33 Diese Herstellungserlaubnis und diese Zulassung für das Inverkehrbringen sind die beiden einzigen Erfordernisse der gemeinschaftsrechtlichen Regelung über den Handel mit Arzneispezialitäten, deren Ziel es ausweislich der dritten und der vierten Begründungserwägung der Richtlinie 65/65 ist, die sich aus den Unterschieden zwischen den nationalen Vorschriften ergebenden Hindernisse für den Handel mit Arzneispezialitäten innerhalb der Gemeinschaft zu beseitigen. Insbesondere ist darauf hinzuweisen, daß Artikel 16 Absatz 3 der Richtlinie 75/319 eine Einfuhrerlaubnis nur für Arzneispezialitäten aus Drittländern vorsieht.

34 Aufgrund dieser Erlaubnis und dieser Zulassung können sich die Behörden Gewißheit darüber verschaffen, daß zum einen die von einem Parallelimporteur eingeführten Arzneispezialitäten in ihrer Zusammensetzung mit denjenigen übereinstimmen, die im nationalen Hoheitsgebiet bereits zum Handel zugelassen worden sind, und zum anderen die nationalen Vorschriften über die Verpackung dieser Erzeugnisse eingehalten sind, wobei der über eine Herstellungserlaubnis verfügende Importeur dafür verantwortlich ist, daß die gesetzlichen Vorschriften über das Inverkehrbringen des importierten Erzeugnisses befolgt werden.

35 Unter diesen Umständen ist das nach Auffassung des vorlegenden Gerichts aus § 73 Absatz 1 AMG folgende Verbot, die in Rede stehenden Erzeugnisse einzuführen, für einen wirksamen Schutz der Gesundheit und des Lebens von Menschen nicht notwendig.

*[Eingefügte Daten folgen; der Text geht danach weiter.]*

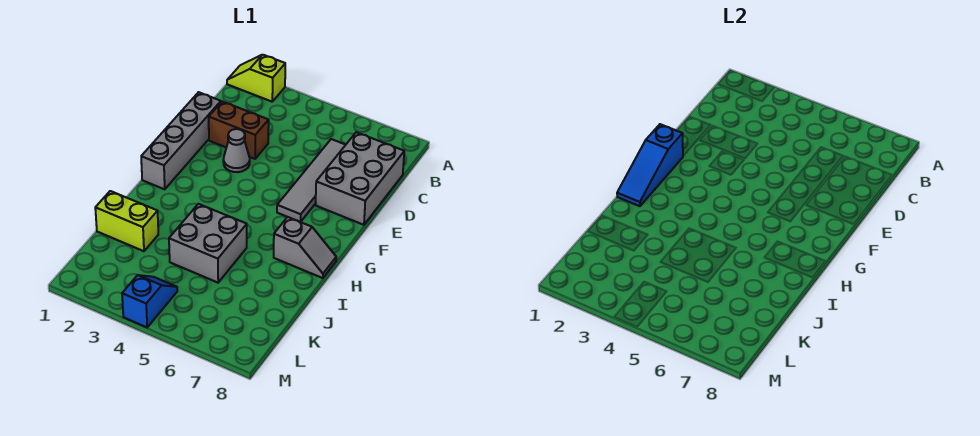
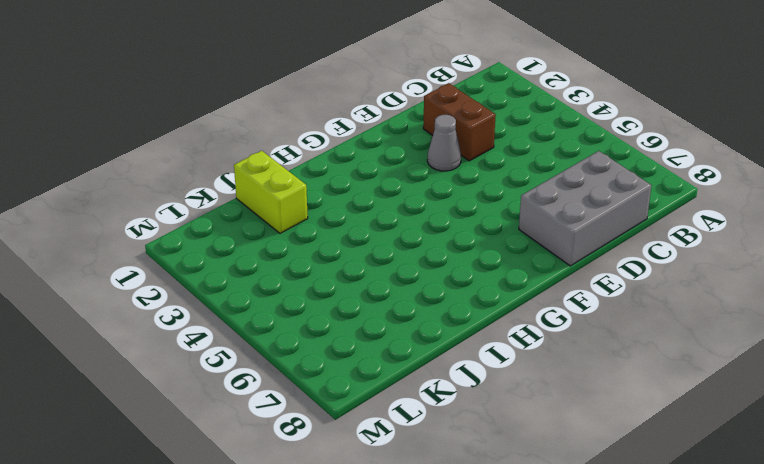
none -> lime slope A1:A2 level 1 top 2
none -> grey tile C6:F6 level 1

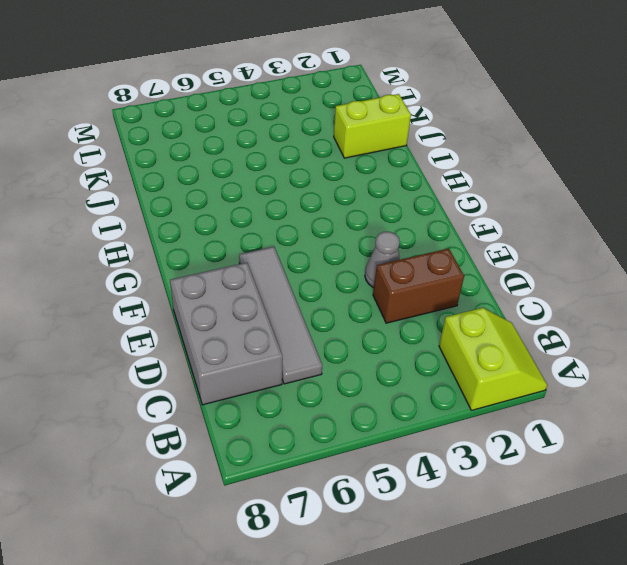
lime slope A1:B2 level 1 top 2 -> lime slope A1:A2 level 1 top 2
none -> grey brick D1:G1 level 1
none -> grey slope H7:H8 level 1 top 7

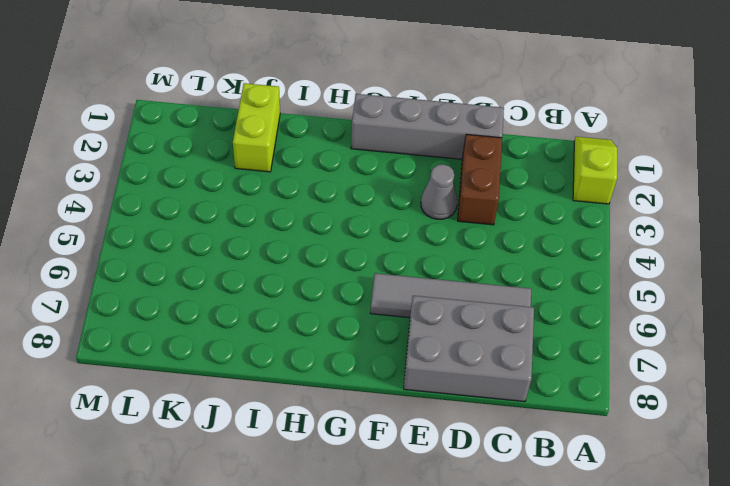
none -> grey slope H7:H8 level 1 top 7
none -> grey brick I4:J5 level 1

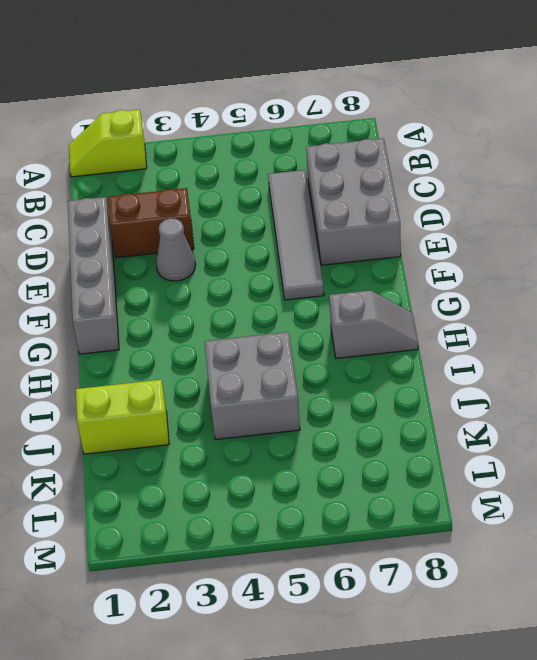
none -> blue slope L4:M4 level 1 top M
none -> blue slope F1:H1 level 2 top F

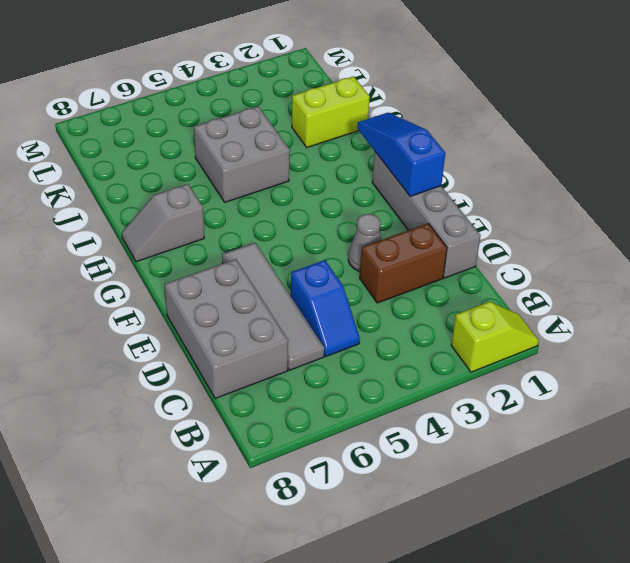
blue slope C5:D5 level 1 top D -> blue slope L4:M4 level 1 top M

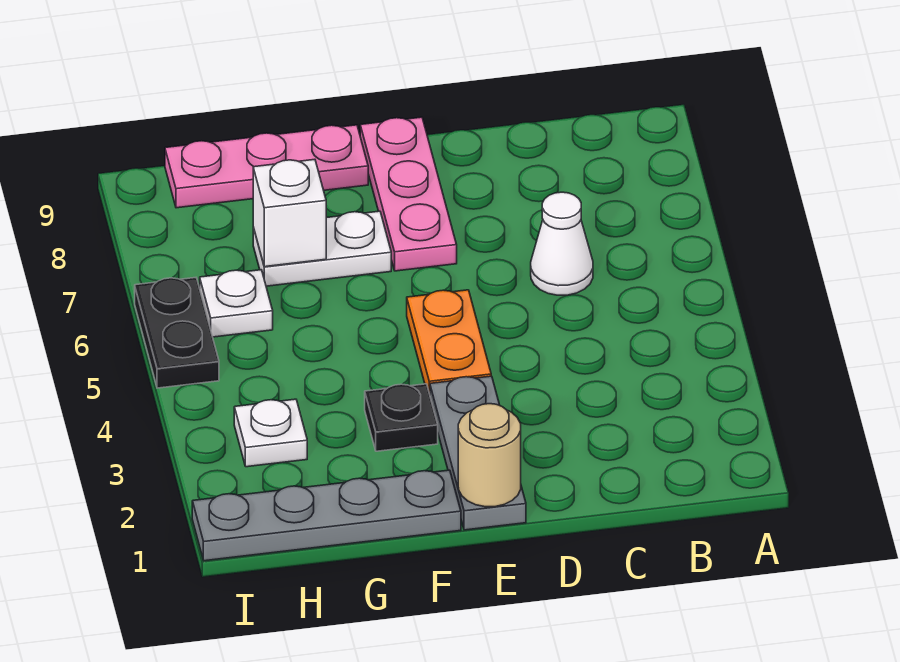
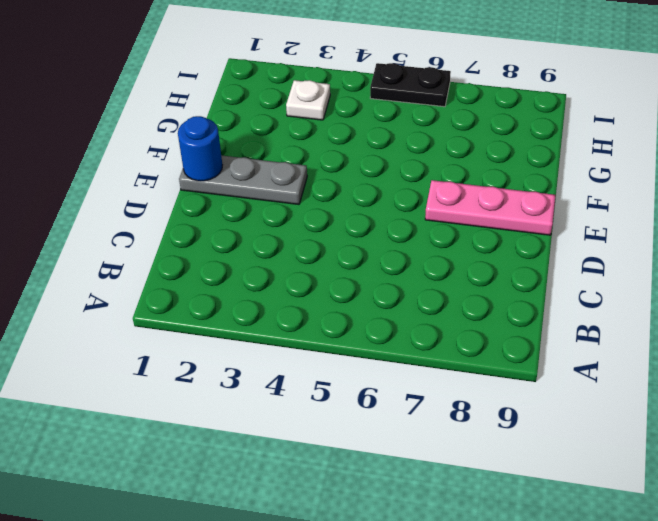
blue round brick E1 level 2 -> tan round brick E1 level 2
none -> white cone C6 level 1
none -> orange plate E4:E5 level 1
none -> grey plate F1:I1 level 1

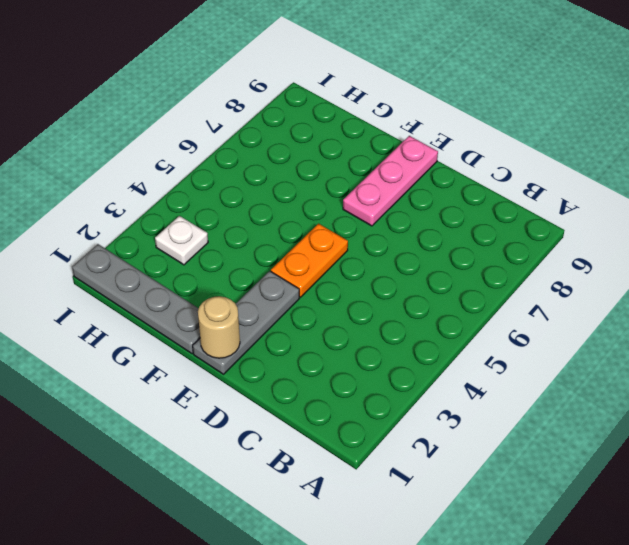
none -> white cone C6 level 1
none -> black plate F3 level 1
none -> white plate F7:G7 level 1

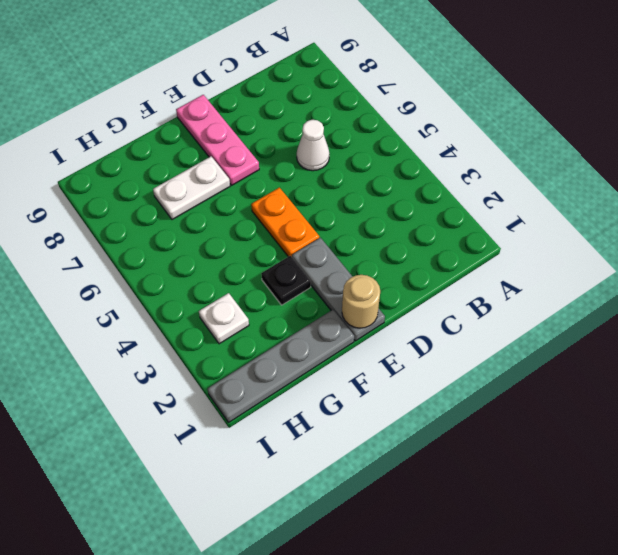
none -> pink plate F9:H9 level 1
none -> white plate H6 level 1
none -> black plate I5:I6 level 1

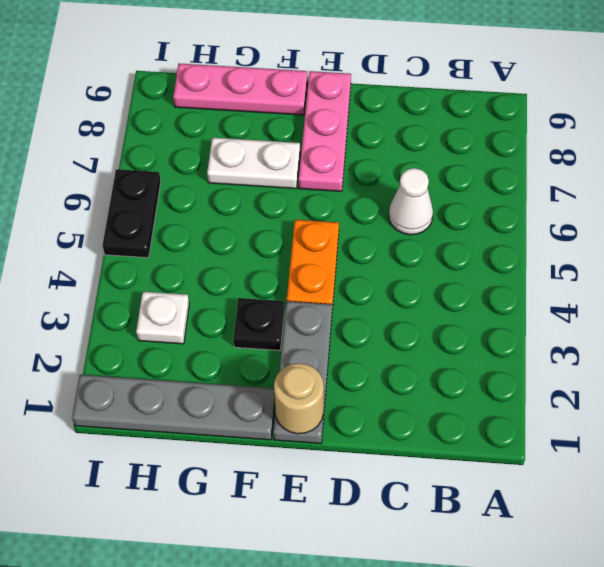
none -> white plate H6 level 1
none -> white brick G7 level 2

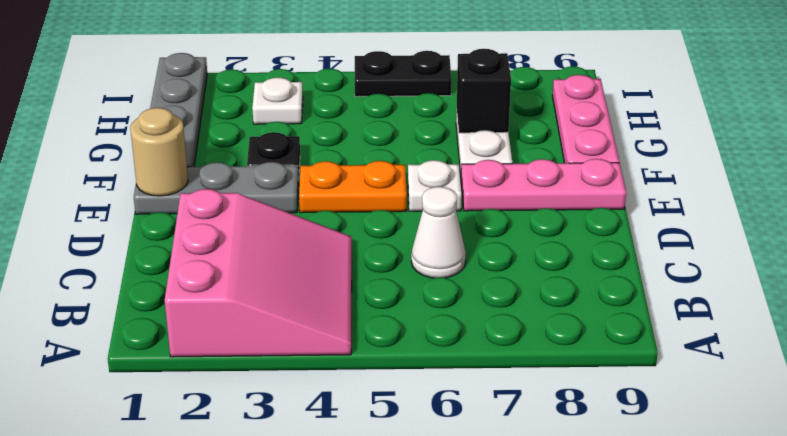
pink slope A2:C4 level 1 top 2 -> none
white plate E6 level 1 -> white plate H6 level 1
black brick G7 level 2 -> white brick G7 level 2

36 Auf die Frage des Bundesverwaltungsgerichts ist somit zu antworten, daß die Artikel 30 und 36 EWG-Vertrag einer nationalen Regelung entgegenstehen, die es verbietet, aus einem anderen Mitgliedstaat dort rechtmässig in den Verkehr gebrachte Arzneispezialitäten einzuführen, deren Inverkehrbringen im Einfuhrmitgliedstaat zulassungspflichtig ist und deren Importeur über eine Herstellungserlaubnis verfügt, um diese Arzneimittel entsprechend den Rechtsvorschriften des Einfuhrmitgliedstaats zu kennzeichnen und mit einer Packungsbeilage zu versehen.

Kostenentscheidung:

Kosten

37 Die Auslagen der Kommission der Europäischen Gemeinschaften, die Erklärungen vor dem Gerichtshof abgegeben hat, sind nicht erstattungsfähig. Für die Parteien des Ausgangsverfahrens ist das Verfahren ein Zwischenstreit in dem bei dem vorlegenden Gericht anhängigen Rechtsstreit; die Kostenentscheidung ist daher Sache dieses Gerichts.

Tenor:

Aus diesen Gründen

hat

DER GERICHTSHOF (Dritte Kammer)

auf die ihm vom Bundesverwaltungsgericht mit Beschluß vom 3. August 1989 vorgelegte Frage für Recht erkannt:

Die Artikel 30 und 36 EWG-Vertrag stehen einer nationalen Regelung entgegen, die es verbietet, aus einem anderen Mitgliedstaat dort rechtmässig in den Verkehr gebrachte Arzneispezialitäten einzuführen, deren Inverkehrbringen im Einfuhrmitgliedstaat zulassungspflichtig ist und deren Importeur über eine Herstellungserlaubnis verfügt, um diese Arzneimittel entsprechend den Rechtsvorschriften des Einfuhrmitgliedstaats zu kennzeichnen und mit einer Packungsbeilage zu versehen.